On the north side of Samson island there are several chambered tombs and cairns scattered around the edges of aptly-named North Hill; but the one illustrated here was one of the first to be excavated in 1862-3.  Although O.G.S. Crawford (1928) wrote about the site in his essay on Cornish cists — from where this old black-and-white photo of the site has been taken — it was described in much greater detail in Borlase’s (1872) archaeological magnum opus of the day.  In his time, this now much-denuded burial site had all the outer hallmarks of being a large tumulus.  This was described in some detail in a paper written by one Mr Augustus Smith (read at a Meeting of the Royal Institution of Cornwall in May, 1863) who was fortunate enough to be one of the first people to unearth this great tomb and find the site untouched since it had been laid, thousands of years earlier.  Citing extensively from Smith’s notes, Borlase told:

“The Barrow…is situated with four or five others, mostly rifled on the…high ground at the northern end.  “The mound, in its outer circumference, measured about 58 feet, giving, therefore, a distance of near upon 30 feet to its centre, from where the excavation was commenced.  For about 18 or 20 feet the mound appeared entirely composed of fine earth, when an inner covering, first of smaller and then or large rugged stones, was revealed.  These were carefully uncovered before being disturbed, and were then one by one displaced till a large upright stone was reached, covered by another of still more ponderous dimensions, which projected partially over the edges of the other.  At length this top covering, of irregular shape, but measuring about 5 feet 6 inches in its largest diameter, was thoroughly cleared of the superincumbent stones and earth, and showed itself evidently to be the lid to some mysterious vault or chamber beneath.”  On the lid being removed, there was “disclosed to view an oblong stone chest or sarcophagus beneath” on the floor of which, “in a small patch,” “a little heap of bones, the fragmentary framework of some denizen of earth, perhaps a former proprietor of the Islands—were discovered piled together in one corner.

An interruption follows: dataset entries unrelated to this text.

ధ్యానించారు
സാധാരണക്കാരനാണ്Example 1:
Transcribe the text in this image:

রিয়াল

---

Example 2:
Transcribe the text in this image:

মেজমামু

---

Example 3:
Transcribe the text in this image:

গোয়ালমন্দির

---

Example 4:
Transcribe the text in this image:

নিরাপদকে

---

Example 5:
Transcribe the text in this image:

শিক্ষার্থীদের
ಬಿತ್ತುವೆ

“”The bones were carefully taken out, and the more prominent fragments, on subsequent examination by a medical gentleman, were found to give the following particulars: – Part of an upper jawbone presented the alveolæ of all the incisors, the canines, two cuspids and three molars, and the roots of two teeth, very white, still remaining in the sockets.  Another fragment gave part of the lower jaw with similar remains of teeth in the sockets.  All the bones had been under the action of fire and must have been carefully collected together after the burning of the body.  They are considered to have belonged to a man about 50 years of age…

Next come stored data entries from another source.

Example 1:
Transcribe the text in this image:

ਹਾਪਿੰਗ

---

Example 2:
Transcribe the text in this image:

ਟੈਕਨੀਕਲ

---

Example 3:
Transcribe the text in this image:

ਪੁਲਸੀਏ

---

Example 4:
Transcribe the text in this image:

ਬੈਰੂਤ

“”The bottom of the sarcophagus was neatly fitted with a pavement of three flat but irregular-shaped stones, the joints fitted with clay mortar, as were also the insterstices where the stones forming the upright sides joined together, as also the lid, which was very neatly and closely fitted down with this same plaster.

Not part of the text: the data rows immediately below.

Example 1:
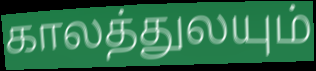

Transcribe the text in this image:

காலத்துலயும்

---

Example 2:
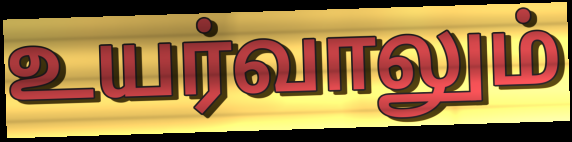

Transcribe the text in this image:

உயர்வாலும்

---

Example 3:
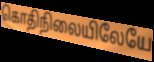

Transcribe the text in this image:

கொதிநிலையிலேயே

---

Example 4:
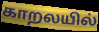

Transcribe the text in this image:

காறலயில்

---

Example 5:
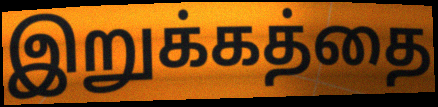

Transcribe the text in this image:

இறுக்கத்தை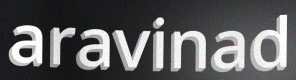
aravinad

“”Two long slabs, from seven to nine feet in length, and two feet in depth, form the sides, while the short stones fitted in between them make the ends, being about 3½ feet apart, and to fix which firmly in their places, grooves had been roughly worked in the larger stones.”  The paving stones had been “embedded immediately upon the natural surface of the granite of which the hill consists.”

References:

  1. Borlase, William Copeland, Nænia Cornubiæ, Longmans Green: London 1872.
  2. Crawford, O.G.S., “Stone Cists,” in Antiquity Journal, volume 2, no.8, December 1928.